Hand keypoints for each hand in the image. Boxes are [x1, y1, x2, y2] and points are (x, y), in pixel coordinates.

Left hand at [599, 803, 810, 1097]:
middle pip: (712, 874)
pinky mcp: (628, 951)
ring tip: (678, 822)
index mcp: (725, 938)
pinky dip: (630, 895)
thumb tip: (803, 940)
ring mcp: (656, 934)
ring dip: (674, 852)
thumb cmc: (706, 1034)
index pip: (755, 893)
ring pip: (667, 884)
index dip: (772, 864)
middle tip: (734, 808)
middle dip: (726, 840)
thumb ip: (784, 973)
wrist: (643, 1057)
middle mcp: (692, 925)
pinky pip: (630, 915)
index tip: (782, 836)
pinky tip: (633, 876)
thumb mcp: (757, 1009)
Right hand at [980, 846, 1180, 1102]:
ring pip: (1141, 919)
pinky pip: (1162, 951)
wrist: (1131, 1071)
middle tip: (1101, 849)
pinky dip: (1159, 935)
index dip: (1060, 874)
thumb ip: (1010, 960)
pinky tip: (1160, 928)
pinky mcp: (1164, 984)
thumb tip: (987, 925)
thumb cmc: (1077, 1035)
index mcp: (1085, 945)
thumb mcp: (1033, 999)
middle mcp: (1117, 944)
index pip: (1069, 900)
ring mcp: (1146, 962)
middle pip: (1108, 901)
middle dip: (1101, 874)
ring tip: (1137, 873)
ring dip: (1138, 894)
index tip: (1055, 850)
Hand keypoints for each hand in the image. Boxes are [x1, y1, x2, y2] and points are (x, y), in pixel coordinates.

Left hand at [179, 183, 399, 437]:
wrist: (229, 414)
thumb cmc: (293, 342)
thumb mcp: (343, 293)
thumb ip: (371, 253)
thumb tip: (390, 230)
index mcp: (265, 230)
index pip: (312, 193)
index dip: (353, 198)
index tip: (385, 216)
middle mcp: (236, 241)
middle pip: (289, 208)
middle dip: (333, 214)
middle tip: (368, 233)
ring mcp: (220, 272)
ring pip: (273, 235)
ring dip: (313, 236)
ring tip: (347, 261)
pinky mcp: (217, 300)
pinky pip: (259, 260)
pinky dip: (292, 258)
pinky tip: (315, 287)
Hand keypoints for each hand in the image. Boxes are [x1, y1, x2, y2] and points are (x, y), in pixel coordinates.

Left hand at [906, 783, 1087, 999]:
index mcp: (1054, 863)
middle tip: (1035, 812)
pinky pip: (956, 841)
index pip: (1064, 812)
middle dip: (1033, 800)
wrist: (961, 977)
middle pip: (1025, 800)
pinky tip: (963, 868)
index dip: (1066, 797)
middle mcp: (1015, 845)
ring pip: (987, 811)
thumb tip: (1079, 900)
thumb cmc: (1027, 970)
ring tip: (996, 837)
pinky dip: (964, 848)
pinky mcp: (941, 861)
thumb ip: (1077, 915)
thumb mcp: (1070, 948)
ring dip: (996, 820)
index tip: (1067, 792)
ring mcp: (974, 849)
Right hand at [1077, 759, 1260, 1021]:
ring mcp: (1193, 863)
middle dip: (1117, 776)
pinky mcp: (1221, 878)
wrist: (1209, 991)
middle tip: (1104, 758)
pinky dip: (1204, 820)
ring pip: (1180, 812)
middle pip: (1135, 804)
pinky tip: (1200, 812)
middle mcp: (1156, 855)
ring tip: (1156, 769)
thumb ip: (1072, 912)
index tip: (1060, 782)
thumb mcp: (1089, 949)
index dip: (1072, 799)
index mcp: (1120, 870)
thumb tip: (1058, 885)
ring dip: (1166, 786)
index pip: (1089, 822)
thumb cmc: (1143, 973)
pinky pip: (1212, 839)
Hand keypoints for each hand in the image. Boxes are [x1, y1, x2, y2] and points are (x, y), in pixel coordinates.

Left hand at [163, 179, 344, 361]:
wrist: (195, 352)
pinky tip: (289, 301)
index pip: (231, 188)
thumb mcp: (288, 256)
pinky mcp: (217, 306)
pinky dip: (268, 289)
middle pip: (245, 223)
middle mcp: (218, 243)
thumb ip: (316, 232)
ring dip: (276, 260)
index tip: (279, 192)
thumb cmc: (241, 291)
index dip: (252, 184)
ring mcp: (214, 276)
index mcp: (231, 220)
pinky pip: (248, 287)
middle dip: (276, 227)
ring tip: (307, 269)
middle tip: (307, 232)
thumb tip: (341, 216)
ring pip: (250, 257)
##############################
*What this task involves*
An exact copy of the material above is needed.

*Solved problem*
Hand keypoints for each hand in the image. Boxes are [x1, y1, x2, y2] and points are (x, y), in pixel coordinates.

Left hand at [599, 803, 810, 1097]:
middle pip: (712, 874)
pinky mcp: (628, 951)
ring tip: (678, 822)
index mcp: (725, 938)
pinky dip: (630, 895)
thumb tip: (803, 940)
ring mcp: (656, 934)
ring dip: (674, 852)
thumb cmc: (706, 1034)
index pip: (755, 893)
ring pip: (667, 884)
index dip: (772, 864)
middle tip: (734, 808)
middle dip: (726, 840)
thumb ip: (784, 973)
wrist: (643, 1057)
middle mcp: (692, 925)
pinky pip: (630, 915)
index tip: (782, 836)
pinky tip: (633, 876)
thumb mcp: (757, 1009)
Right hand at [980, 846, 1180, 1102]:
ring pip: (1141, 919)
pinky pip: (1162, 951)
wrist: (1131, 1071)
middle tip: (1101, 849)
pinky dip: (1159, 935)
index dip: (1060, 874)
thumb ip: (1010, 960)
pinky tip: (1160, 928)
pinky mcp: (1164, 984)
thumb tip: (987, 925)
thumb cmc: (1077, 1035)
index mcp: (1085, 945)
thumb mcp: (1033, 999)
middle mcp: (1117, 944)
index pip: (1069, 900)
ring mcp: (1146, 962)
middle pip: (1108, 901)
middle dip: (1101, 874)
ring tip: (1137, 873)
ring dip: (1138, 894)
index tip: (1055, 850)
Hand keypoints for each hand in the image. Boxes are [x1, y1, x2, y2] and points are (x, y), in pixel coordinates.

Left hand at [179, 183, 399, 437]:
wrist: (229, 414)
thumb cmc: (293, 342)
thumb mcp: (343, 293)
thumb ip: (371, 253)
thumb tip: (390, 230)
index mcp: (265, 230)
index pip: (312, 193)
index dip: (353, 198)
index tip: (385, 216)
middle mcp: (236, 241)
middle pip: (289, 208)
middle dip: (333, 214)
middle tip: (368, 233)
ring mcp: (220, 272)
ring pip: (273, 235)
ring dip: (313, 236)
ring tip: (347, 261)
pinky mcp: (217, 300)
pinky pip: (259, 260)
pinky dip: (292, 258)
pinky tip: (315, 287)
Hand keypoints for each hand in the image. Boxes are [x1, y1, x2, y2] and points are (x, y), in pixel coordinates.

Left hand at [906, 783, 1087, 999]:
index mcp: (1054, 863)
middle tip: (1035, 812)
pinky pip: (956, 841)
index pip: (1064, 812)
middle dip: (1033, 800)
wrist: (961, 977)
middle pip: (1025, 800)
pinky tip: (963, 868)
index dip: (1066, 797)
middle mcp: (1015, 845)
ring pip: (987, 811)
thumb tip: (1079, 900)
thumb cmc: (1027, 970)
ring tip: (996, 837)
pinky dip: (964, 848)
pinky mcp: (941, 861)
thumb ip: (1077, 915)
thumb mcp: (1070, 948)
ring dip: (996, 820)
index tip: (1067, 792)
ring mcp: (974, 849)
Right hand at [1077, 759, 1260, 1021]:
ring mcp: (1193, 863)
middle dip: (1117, 776)
pinky mcp: (1221, 878)
wrist: (1209, 991)
middle tip: (1104, 758)
pinky dip: (1204, 820)
ring pip: (1180, 812)
middle pip: (1135, 804)
pinky tip: (1200, 812)
middle mcp: (1156, 855)
ring tip: (1156, 769)
thumb ip: (1072, 912)
index tip: (1060, 782)
thumb mcp: (1089, 949)
index dip: (1072, 799)
index mcp: (1120, 870)
thumb tip: (1058, 885)
ring dip: (1166, 786)
index pip: (1089, 822)
thumb cmc: (1143, 973)
pinky pip: (1212, 839)
Hand keypoints for each hand in the image. Boxes are [x1, y1, x2, y2] and points are (x, y), in pixel coordinates.

Left hand at [163, 179, 344, 361]:
wrist: (195, 352)
pinky tip: (289, 301)
index pip: (231, 188)
thumb mcp: (288, 256)
pinky mcp: (217, 306)
pinky dip: (268, 289)
middle pip: (245, 223)
middle mcp: (218, 243)
thumb ip: (316, 232)
ring dip: (276, 260)
index tip: (279, 192)
thumb cmc: (241, 291)
index dip: (252, 184)
ring mcp: (214, 276)
index mcp: (231, 220)
pinky pip: (248, 287)
middle dip: (276, 227)
ring tip: (307, 269)
middle tip: (307, 232)
thumb tip: (341, 216)
ring pip: (250, 257)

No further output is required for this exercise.